Say you train a dog to sit when you say “sit!” and to bark when you say “speak!” and then you train him to sit AND bark by saying “do both!” Then you later train him to fetch when you say “fetch!” If you then command him to “fetch! speak! do both!” he won’t fetch, bark, and then fetch and bark… he’ll fetch, bark, and then sit and bark. No human would respond that way, because we understand that language sometimes refers to itself… “do both” in that example has no referent in the real world, and no dog can conceive of this. It’s trivial for a three-year-old kid though.

If dog language was capable of this, you could cheer up a dog by barking the message to him that his favorite human would be back in an ten minutes, so there’s no need to be sad. Any noises a dog makes because it is lonely expresses loneliness, not any conception of their favorite human being in some distant place. Also, you can’t make a dog more lonely by telling him that his favorite human is never coming back because he found a better dog. Again, this is trivial to do when dealing with humans.

I’d need some examples of dogs lying here… I can’t think of any that aren’t just anthropomorphizing the expression on a dog’s face as deceptive when he’s done something bad.

The problem with putting dog noises and humans speaking on a continuum of language is that it wouldn’t be a very useful one. It would be a flat line with points along it for every animal in the world and then a massive spike at the very end with one animal on it… human beings. The absolute minimal requirements for language are really quite complex. Everything else is communication.

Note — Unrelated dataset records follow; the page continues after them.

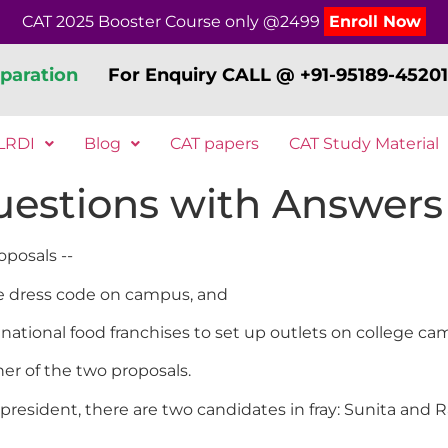
CAT 2025 Booster Course only @2499
Enroll Now
paration
For Enquiry CALL @ +91-95189-45201
LRDI
Blog
CAT papers
CAT Study Material
estions with Answers 
oposals --
uce dress code on campus, and
inational food franchises to set up outlets on college ca
er of the two proposals.
resident, there are two candidates in fray: Sunita and R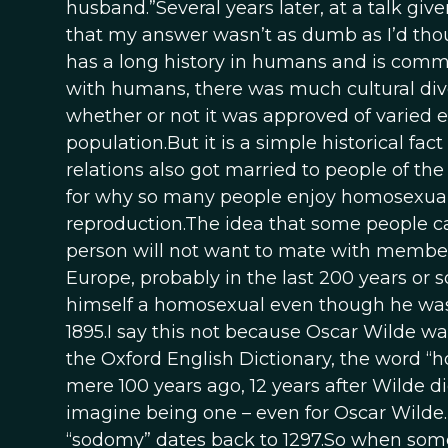
husband.”Several years later, at a talk gi
that my answer wasn’t as dumb as I’d thou
has a long history in humans and is commo
with humans, there was much cultural dive
whether or not it was approved of varied 
population.But it is a simple historical fa
relations also got married to people of th
for why so many people enjoy homosexual se
reproduction.The idea that some people ca
person will not want to mate with member
Europe, probably in the last 200 years or s
himself a homosexual even though he was 
1895.I say this not because Oscar Wilde w
the Oxford English Dictionary, the word “h
mere 100 years ago, 12 years after Wilde die
imagine being one – even for Oscar Wilde. 
“sodomy” dates back to 1297.So when some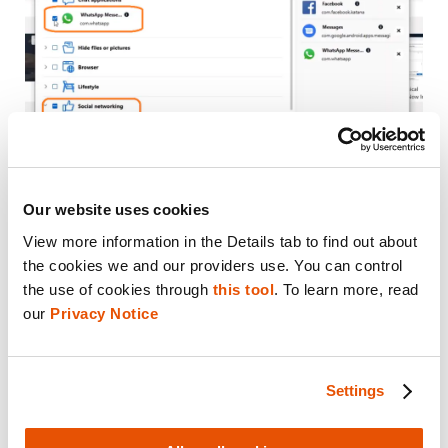
Our website uses cookies
View more information in the Details tab to find out about 
Once you are happy with what you have
the cookies we and our providers use. You can control 
included, select “Continue” and the
the use of cookies through 
this tool
. To learn more, read 
processing will go through Physical Analyzer.
our 
Privacy Notice
This is a fast way to triage your case and get
a quick glimpse of what applications the
Settings
users were using.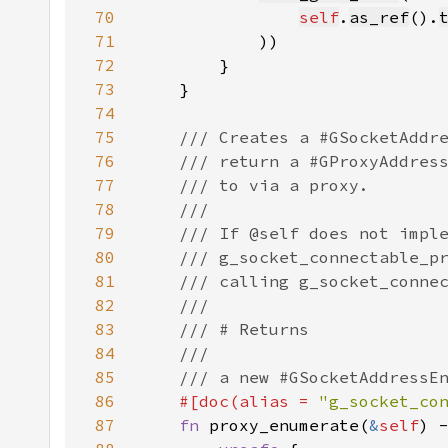
70
self
.
as_ref
().
71
72
73
74
75
76
77
78
79
80
81
82
83
84
85
86
#[doc(alias = 
"g_socket_co
87
fn 
proxy_enumerate(
&
self
)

If the dog could then use a series of barks and purrs to tell us what’s on his mind, then I’d agree. Productivity also requires the ability to combine the vocalizations it does know in new and unique ways, such as I am doing as I write this–I’d be willing to bet that this sentence I have written has never been written before.

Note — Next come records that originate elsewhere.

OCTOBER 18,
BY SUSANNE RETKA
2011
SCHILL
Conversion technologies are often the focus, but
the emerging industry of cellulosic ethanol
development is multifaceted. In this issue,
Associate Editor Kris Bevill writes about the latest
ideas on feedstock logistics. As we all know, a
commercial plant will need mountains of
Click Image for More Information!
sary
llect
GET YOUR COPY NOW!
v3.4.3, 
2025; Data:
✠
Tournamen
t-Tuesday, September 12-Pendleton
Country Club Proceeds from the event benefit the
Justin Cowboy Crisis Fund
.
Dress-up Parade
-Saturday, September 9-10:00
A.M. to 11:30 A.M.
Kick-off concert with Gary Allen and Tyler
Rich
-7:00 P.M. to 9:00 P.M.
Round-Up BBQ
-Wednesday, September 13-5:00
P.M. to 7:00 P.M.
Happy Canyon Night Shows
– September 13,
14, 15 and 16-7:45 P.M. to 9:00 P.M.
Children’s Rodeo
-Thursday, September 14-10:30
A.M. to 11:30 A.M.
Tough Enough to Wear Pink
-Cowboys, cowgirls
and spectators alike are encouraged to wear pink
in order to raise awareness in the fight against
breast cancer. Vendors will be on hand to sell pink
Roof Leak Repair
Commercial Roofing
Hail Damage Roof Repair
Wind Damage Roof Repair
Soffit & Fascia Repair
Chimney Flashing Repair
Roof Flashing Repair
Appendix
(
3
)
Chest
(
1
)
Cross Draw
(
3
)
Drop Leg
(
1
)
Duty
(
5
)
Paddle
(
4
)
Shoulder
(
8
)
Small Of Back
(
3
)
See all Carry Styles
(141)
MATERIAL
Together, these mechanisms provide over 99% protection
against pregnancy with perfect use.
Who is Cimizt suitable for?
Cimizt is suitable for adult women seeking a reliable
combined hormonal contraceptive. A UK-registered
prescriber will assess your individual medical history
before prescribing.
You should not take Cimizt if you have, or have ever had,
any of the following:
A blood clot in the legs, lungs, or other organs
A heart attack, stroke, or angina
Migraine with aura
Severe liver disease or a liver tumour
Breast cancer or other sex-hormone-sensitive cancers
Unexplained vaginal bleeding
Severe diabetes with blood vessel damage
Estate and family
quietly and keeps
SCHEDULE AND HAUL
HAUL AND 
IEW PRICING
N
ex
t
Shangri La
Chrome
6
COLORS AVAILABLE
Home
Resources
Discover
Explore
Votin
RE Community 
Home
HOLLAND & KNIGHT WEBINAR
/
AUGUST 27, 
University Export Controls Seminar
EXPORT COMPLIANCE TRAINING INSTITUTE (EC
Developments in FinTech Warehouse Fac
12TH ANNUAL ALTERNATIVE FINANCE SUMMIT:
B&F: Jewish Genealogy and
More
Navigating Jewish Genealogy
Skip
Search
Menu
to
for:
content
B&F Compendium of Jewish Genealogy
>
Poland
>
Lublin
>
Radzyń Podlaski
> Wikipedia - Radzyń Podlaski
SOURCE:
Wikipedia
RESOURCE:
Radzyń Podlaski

If we can’t judge it, we can’t assume they can do it. I concede we also can’t rule it out, though.

Learning to recognize as few words or commands does not necessarily suggest real understanding of what is being said. I am reminded of a Far Side comic where a dog owner is scolding his dog and the dog hears, “Blah, blah, blah, Rex, blah, blah, blah, blah, blah, Rex.” Also, being unable to reproduce the learned words leaves a huge gap in the communicative process. As to the second part, there was an informal survey done recently by the Discovery Channel where people tried to identify the meaning of various cat meows, purrs, and growls. The average respondent only got about 25% right. People can learn to understand some of an individual animal’s sounds, but we have yet to pin down how to accurately understand what they’re all saying.

Said loneliness refers to the dog missing the human in that specific time and space. They aren’t capable of expressing lament in anticipation of the human leaving at a later date, nor of expressing the level of loneliness it felt a week earlier.

I’ll happily give you that one. :slight_smile:

The key is the distinction between what constitutes language and what is merely communication (I have never heard any other term for it, sypticus. Perhaps a true linguist out there knows a term I don’t?). The difficulty, I think, is in our choice of terms; I’m using the definitions of language and communication as they have been taught to me from a linguistic point of view.

Most animal communication exhibits some elements of language, as you have observed, but in order to be considered a true language, it must include all the elements, of which I only posted five from a list of 13. It’s the difference between me walking up to someone and punching him in the face and me walking up to that same person and telling him I hate him.

I do not dispute that dogs, among other critters, can learn to understand some words, but until they can actually use them, invent new ones, and discuss with me whether or not that new word is useful, they haven’t mastered language.

[slight aside] One of my all-time favorite comics is a Bizarro from a few years ago which depicts a parrot speaking to its owner, saying, “I can’t shake the feeling that I don’t understand language as an abstract concept, but am merely repeating syllables as a trained response.” [/slight aside]

Excellent examples, hazel-rah. You’re clearly more of an expert than I.